For pip (Python), the syntax differs:

requests==2.28.1      # Exact
requests>=2.28.1,<3   # Range (similar to ^)
requests~=2.28.1      # Compatible release (~=2.28.1 means >=2.28.1,<2.29.0)

Maven uses a different notation entirely:

<dependency>
    <groupId>com.example</groupId>
    <artifactId>library</artifactId>
    <version>[2.3.1,3.0.0)</version> <!-- Range: includes 2.3.1, excludes 3.0.0 -->
</dependency>

Automating Version Management

Manual version bumping is error-prone. Conventional Commits combined with automation tools eliminate guesswork.

Conventional Commits follow a structured format:

feat: add user batch retrieval endpoint      # Triggers MINOR bump
fix: resolve null pointer in user lookup     # Triggers PATCH bump
feat!: change user response format           # Triggers MAJOR bump
BREAKING CHANGE: user endpoint returns User object instead of dict

Here’s a GitHub Actions workflow using semantic-release:

name: Release

on:
  push:
    branches: [main]

jobs:
  release:
    runs-on: ubuntu-latest
    steps:
      - uses: actions/checkout@v4
        with:
          fetch-depth: 0
          persist-credentials: false

      - uses: actions/setup-node@v4
        with:
          node-version: 20

      - name: Install dependencies
        run: npm ci

      - name: Run tests
        run: npm test

      - name: Semantic Release
        env:
          GITHUB_TOKEN: ${{ secrets.GITHUB_TOKEN }}
          NPM_TOKEN: ${{ secrets.NPM_TOKEN }}
        run: npx semantic-release

Configure semantic-release in your package.json or .releaserc:

{
  "release": {
    "branches": ["main"],
    "plugins": [
      "@semantic-release/commit-analyzer",
      "@semantic-release/release-notes-generator",
      "@semantic-release/changelog",
      "@semantic-release/npm",
      "@semantic-release/github",
      ["@semantic-release/git", {
        "assets": ["package.json", "CHANGELOG.md"],
        "message": "chore(release): ${nextRelease.version}"
      }]
    ]
  }
}

This setup analyzes commits since the last release, determines the appropriate version bump, generates changelog entries, publishes to npm, and creates a GitHub release—all automatically.
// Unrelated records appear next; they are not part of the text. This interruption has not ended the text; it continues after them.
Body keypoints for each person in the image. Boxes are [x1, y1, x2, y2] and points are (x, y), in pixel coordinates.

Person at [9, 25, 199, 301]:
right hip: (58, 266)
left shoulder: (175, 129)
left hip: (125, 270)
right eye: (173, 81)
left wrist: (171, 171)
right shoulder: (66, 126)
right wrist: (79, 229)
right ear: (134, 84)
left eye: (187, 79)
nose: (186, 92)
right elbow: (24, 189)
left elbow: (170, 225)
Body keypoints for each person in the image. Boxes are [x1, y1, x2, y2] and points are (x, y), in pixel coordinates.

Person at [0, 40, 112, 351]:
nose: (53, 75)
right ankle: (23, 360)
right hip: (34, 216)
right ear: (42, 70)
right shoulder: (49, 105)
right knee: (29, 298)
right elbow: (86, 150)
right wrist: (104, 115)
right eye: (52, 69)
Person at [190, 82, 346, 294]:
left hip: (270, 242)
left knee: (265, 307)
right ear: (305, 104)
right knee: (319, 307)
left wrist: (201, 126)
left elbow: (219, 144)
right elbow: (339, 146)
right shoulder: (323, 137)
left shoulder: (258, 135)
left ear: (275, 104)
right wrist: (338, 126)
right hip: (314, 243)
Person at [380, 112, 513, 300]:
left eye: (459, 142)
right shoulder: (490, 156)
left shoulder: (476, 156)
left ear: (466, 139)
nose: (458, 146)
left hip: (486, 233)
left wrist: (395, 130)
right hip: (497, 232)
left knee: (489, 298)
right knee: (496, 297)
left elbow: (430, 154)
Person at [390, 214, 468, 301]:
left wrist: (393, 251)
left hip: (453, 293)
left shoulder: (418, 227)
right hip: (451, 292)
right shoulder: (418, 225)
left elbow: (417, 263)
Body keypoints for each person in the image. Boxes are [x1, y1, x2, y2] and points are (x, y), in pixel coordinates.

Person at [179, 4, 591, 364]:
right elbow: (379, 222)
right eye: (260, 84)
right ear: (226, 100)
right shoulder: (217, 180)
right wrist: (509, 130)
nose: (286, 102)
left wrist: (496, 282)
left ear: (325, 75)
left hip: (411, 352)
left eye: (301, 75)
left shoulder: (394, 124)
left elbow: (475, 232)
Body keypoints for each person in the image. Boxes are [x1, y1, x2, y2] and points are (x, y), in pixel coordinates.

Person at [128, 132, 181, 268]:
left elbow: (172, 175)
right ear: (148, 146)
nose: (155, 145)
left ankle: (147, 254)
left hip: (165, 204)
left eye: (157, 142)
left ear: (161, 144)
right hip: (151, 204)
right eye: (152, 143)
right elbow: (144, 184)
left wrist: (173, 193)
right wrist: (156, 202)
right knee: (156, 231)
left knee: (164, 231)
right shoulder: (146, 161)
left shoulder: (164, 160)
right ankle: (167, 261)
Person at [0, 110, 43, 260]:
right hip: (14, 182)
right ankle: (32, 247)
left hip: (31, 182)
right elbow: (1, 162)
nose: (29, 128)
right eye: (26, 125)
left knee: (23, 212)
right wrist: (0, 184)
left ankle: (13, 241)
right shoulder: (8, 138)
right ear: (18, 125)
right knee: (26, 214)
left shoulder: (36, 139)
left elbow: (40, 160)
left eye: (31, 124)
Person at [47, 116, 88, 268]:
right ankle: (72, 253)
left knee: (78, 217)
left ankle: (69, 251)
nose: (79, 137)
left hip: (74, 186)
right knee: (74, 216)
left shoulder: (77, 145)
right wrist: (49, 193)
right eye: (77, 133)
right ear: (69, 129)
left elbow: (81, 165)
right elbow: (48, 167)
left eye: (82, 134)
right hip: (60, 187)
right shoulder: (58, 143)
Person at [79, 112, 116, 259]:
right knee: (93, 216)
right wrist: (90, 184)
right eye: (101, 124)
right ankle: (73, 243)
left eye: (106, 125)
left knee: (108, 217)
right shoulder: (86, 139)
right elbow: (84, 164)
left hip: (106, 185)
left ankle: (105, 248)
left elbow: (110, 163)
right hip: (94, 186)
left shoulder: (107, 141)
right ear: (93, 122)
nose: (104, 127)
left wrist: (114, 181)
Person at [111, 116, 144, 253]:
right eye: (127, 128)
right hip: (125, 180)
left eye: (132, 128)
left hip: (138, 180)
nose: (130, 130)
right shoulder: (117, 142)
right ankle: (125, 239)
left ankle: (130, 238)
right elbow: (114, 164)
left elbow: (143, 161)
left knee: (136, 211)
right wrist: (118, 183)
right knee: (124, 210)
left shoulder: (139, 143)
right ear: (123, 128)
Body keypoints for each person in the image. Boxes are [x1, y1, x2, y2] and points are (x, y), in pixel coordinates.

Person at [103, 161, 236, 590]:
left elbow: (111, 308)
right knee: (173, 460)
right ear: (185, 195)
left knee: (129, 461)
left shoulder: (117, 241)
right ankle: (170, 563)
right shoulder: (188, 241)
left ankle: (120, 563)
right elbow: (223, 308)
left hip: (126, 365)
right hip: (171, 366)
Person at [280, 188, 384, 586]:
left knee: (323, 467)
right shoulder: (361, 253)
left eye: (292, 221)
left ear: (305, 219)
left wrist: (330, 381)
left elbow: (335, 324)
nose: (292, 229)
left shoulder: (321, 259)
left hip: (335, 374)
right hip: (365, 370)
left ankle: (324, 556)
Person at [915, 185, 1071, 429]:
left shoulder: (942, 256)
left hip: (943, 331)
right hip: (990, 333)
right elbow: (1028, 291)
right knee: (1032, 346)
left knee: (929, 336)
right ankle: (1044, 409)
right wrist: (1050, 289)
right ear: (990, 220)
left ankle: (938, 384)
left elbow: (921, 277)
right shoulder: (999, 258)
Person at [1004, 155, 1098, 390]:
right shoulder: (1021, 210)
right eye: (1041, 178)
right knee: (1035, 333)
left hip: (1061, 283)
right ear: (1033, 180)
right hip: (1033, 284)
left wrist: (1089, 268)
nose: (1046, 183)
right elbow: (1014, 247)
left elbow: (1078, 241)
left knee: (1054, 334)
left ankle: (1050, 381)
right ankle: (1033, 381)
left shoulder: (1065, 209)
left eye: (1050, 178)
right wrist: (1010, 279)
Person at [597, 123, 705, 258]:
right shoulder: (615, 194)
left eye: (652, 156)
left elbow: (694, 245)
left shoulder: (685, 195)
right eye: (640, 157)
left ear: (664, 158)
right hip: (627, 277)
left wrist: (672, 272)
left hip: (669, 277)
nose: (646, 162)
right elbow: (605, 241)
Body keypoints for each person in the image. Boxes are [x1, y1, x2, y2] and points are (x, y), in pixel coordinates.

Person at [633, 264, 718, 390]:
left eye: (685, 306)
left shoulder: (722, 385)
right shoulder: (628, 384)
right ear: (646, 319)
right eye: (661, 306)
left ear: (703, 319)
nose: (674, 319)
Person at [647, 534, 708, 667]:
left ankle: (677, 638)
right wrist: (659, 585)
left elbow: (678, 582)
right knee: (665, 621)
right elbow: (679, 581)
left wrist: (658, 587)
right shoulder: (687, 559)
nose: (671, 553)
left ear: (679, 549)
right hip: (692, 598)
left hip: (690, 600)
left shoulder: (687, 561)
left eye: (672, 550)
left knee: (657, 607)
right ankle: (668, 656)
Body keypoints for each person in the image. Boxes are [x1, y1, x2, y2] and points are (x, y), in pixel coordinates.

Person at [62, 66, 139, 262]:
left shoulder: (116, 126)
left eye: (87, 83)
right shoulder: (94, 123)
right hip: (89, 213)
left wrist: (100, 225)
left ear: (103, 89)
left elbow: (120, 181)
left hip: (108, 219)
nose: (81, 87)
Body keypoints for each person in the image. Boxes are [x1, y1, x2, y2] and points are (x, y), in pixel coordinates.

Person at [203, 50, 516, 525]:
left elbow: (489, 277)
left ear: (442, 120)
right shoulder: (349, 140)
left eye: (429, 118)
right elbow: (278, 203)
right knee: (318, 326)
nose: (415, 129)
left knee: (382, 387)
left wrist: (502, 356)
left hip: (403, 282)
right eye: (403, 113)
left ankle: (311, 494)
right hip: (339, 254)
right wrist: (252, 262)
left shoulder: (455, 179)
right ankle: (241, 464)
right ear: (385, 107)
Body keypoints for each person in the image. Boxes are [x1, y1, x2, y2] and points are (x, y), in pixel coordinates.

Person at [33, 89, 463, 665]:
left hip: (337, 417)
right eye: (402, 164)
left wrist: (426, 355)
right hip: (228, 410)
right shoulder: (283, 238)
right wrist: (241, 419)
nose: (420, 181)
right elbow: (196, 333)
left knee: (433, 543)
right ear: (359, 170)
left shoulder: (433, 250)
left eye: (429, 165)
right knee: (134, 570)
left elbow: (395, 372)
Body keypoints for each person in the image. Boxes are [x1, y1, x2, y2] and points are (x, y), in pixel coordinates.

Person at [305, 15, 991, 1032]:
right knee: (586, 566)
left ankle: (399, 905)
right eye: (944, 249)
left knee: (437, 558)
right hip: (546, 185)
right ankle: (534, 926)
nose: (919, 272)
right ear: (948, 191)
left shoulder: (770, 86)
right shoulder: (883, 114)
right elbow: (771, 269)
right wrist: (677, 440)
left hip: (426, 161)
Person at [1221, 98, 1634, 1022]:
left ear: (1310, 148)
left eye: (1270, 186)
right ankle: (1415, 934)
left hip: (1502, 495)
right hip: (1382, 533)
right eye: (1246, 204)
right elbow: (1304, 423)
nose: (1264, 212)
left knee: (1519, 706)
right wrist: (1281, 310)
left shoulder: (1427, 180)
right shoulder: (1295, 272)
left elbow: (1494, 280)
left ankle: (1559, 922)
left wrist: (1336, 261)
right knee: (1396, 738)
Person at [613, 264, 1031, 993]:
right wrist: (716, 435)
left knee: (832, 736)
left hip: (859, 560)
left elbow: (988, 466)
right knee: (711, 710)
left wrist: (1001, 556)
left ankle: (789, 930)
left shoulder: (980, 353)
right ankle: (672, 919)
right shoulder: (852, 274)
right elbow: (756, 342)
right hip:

Common Pitfalls and Best Practices

The 0.x.x trap: Versions before 1.0.0 are considered unstable. Anything can change at any time. Many projects languish at 0.x.x forever, which defeats SemVer’s purpose. Release 1.0.0 when your API is stable enough for production use. Perfection isn’t required—stability is.

Deprecation before removal: Never remove public API in a MINOR release. Instead, deprecate in a MINOR version (with warnings), then remove in the next MAJOR version. Give consumers time to migrate.

import warnings

# Version 2.3.0 - Deprecate old method
def get_user(user_id):
    warnings.warn(
        "get_user() is deprecated, use fetch_user() instead",
        DeprecationWarning,
        stacklevel=2
    )
    return fetch_user(user_id)

# Version 3.0.0 - Remove deprecated method
# get_user() no longer exists

Changelog discipline: Every version bump deserves a changelog entry. Tools like conventional-changelog generate these automatically from commit messages. Your changelog is the human-readable complement to version numbers.

Don’t backport features: If you’re maintaining multiple major versions, backport bug fixes (PATCH) but not features (MINOR). Features go in the latest major version only.

Beyond SemVer: Alternative Schemes

SemVer isn’t universal. Some projects benefit from alternatives.

CalVer (Calendar Versioning) uses dates: 2024.01.15 or 24.1. Ubuntu uses this (24.04 for April 2024). It’s useful when time-based releases matter more than API stability signals.

GitVersion derives versions from git history—branch names, tags, and commit counts. It’s powerful for complex branching strategies but adds tooling overhead.

When to skip SemVer: Internal tools with a single consumer, rapidly iterating prototypes, or projects where “breaking change” has no meaningful definition. If you’re the only consumer and deploy continuously, SemVer adds ceremony without value.

For libraries consumed by others, SemVer remains the gold standard. It’s a contract. Honor it, and your users will trust your releases. Break it, and they’ll pin to exact versions—defeating the entire purpose of semantic versioning.